(Passage provided):
Together, We Light the Way

Study of Text, Chapter 13: VII. Attainment of the Real World, P 4. 9-27-16

VII. ATTAINMENT OF THE REAL WORLD, P 4
4 Yet the real world has the power to touch you even here, because you love it. And what you call with love will come to you. Love always answers, being unable to deny a call for help, or not to hear the cries of pain that rise to it from every part of this strange world you made but do not want. All that you need to give this world away in glad exchange for what you did not make is willingness to learn the one you made is false.

Journal

Love always answers every call for help, whether it is a call from one who knows he or she needs help, or one from someone who doesn’t even know help is available, or even from one who asks even in denial that help is needed. Love is not confused by the form of the request. It knows what is needed and gives answer to the call. However, we must accept the answer. Love will not force Itself on us. We will not be aware of the answer we do not want.

When I was divorced the first time, I lost the privilege of receiving the sacraments of the Catholic Church. I took this as a rejection of God because I had not learned to separate the laws of Love from the laws of religion. I was very afraid and so I was very angry with God who I imagined had abandoned me. I spent about a year ranting and raving at God.

What God heard was my desire to be loved and accepted. This call for love, he answered. But it took me some time to accept the answer. When I was ready, the answer was there waiting for me. Interestingly, when I was ready to put my own feelings aside in an act of love toward another, I discovered a God I had not learned about at church, a good I could trust and depend on. I suppose that in giving love I was receiving love.

(Records):
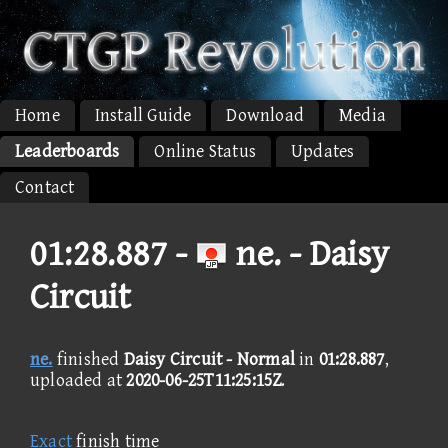
Home
Install Guide
Download
Media
Leaderboards
Online Status
Updates
Contact
01:28.887 -
ne. - Daisy
Circuit
ne.
finished
Daisy Circuit - Normal
in
01:28.887
,
uploaded at
2020-06-25T11:25:15Z
.
Exact
finish time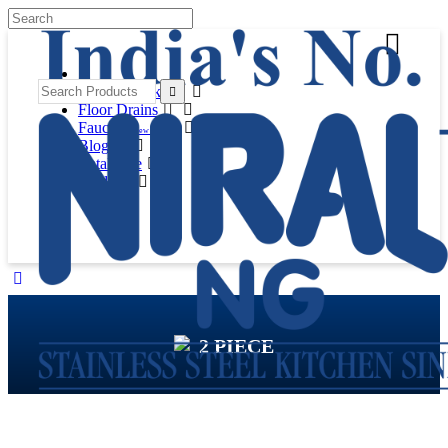
Kitchen Sinks
Floor Drains
Faucets
(New Launch)
Blog
Catalogue
Products
2 PIECE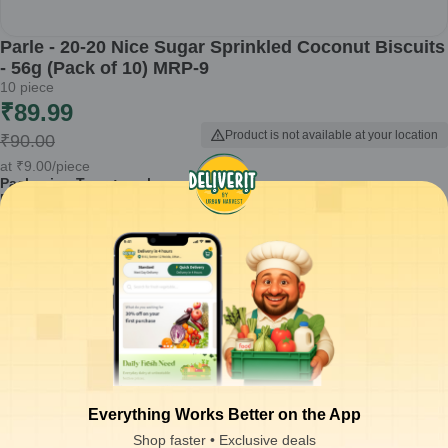
Parle - 20-20 Nice Sugar Sprinkled Coconut Biscuits
- 56g (Pack of 10) MRP-9
10
piece
₹
89.99
Product is not available at your location
₹
90.00
at
₹
9.00
/piece
Packaging Type :
pack
Product Description
Savor the delightful taste of Parle - 20-20 Nice Sugar Sprinkled
Coconut Biscuits. Perfectly crafted, these biscuits offer a balanced
blend of sweetness and coconut flavor, making them a great
accompaniment to tea or coffee.
Made with quality ingredients for a delicious taste
Sugar sprinkled on top adds a delightful crunch
Perfectly baked for a light and crispy texture
Comes in a convenient pack of 10, ideal for snacking
Suitable for sharing with family and friends
Everything Works Better on the App
How to Use:
Enjoy these biscuits with your favorite beverage or as a
Shop faster • Exclusive deals
tasty snack anytime.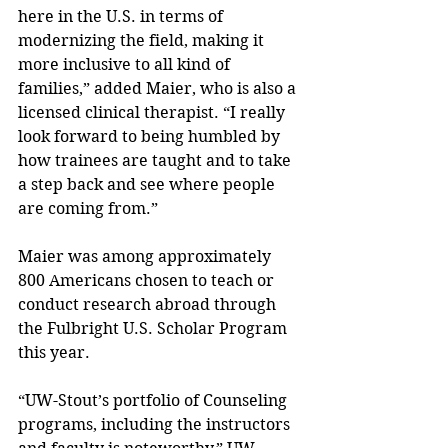
here in the U.S. in terms of 
modernizing the field, making it 
more inclusive to all kind of 
families,” added Maier, who is also a 
licensed clinical therapist. “I really 
look forward to being humbled by 
how trainees are taught and to take 
a step back and see where people 
are coming from.”
Maier was among approximately 
800 Americans chosen to teach or 
conduct research abroad through 
the Fulbright U.S. Scholar Program 
this year.
“UW-Stout’s portfolio of Counseling 
programs, including the instructors 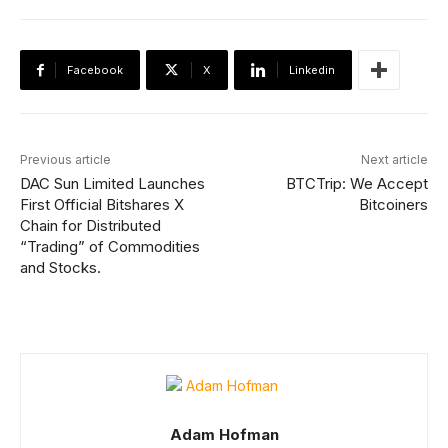
Facebook
X
Linkedin
Previous article
Next article
DAC Sun Limited Launches
BTCTrip: We Accept
First Official Bitshares X
Bitcoiners
Chain for Distributed
“Trading” of Commodities
and Stocks.
Adam Hofman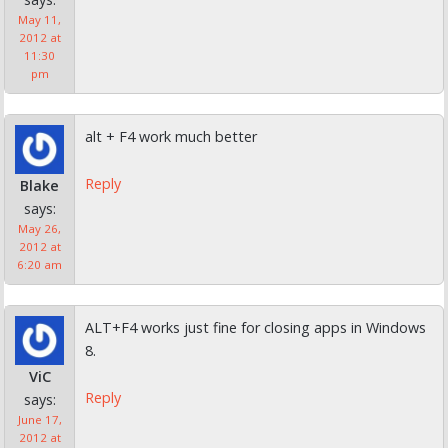
May 11,
2012 at
11:30
pm
alt + F4 work much better
Reply
Blake
says:
May 26,
2012 at
6:20 am
ALT+F4 works just fine for closing apps in Windows
8.
ViC
Reply
says:
June 17,
2012 at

(What is needed): Continue the journal entry above about love answering every call for help, starting right after its final sentence.

(Response):
Sometimes I still slip back into the idea that God is like me rather than the truth that I am like God. God is not a person with an ego. He cannot be hurt or offended. He cannot judge or condemn. It is essential that I remember this or I will hate and fear God. Here is an idea that helps me to see God differently.

I think of God as more like the law of gravity than as a person. Gravity simply is. If I step off a cliff I will fall. Gravity did not do it to me, gravity simply was. If I was then laid up in the hospital recovering from my fall, I would not lay there berating gravity for my accident. I would not feel abandoned by gravity, angry with gravity, or afraid of gravity. I would not curse gravity. I would just realize that I ignored the law of gravity and my fall was the consequence, and I would decide not to do that again.

It is the same with God. God is Love and there are laws of Love just as there are laws of gravity. For instance, if I hold a grievance this is going to solidify my belief that I am what I projected onto my brother. As a result, I am going to be unhappy. God did not make me unhappy. God did not want me to be unhappy. God simply is, and when we ignore the law of Love, we take a tumble and it hurts. God did not stop loving me, and is not responsible for my tumble.  I am the one that stepped off that particular cliff.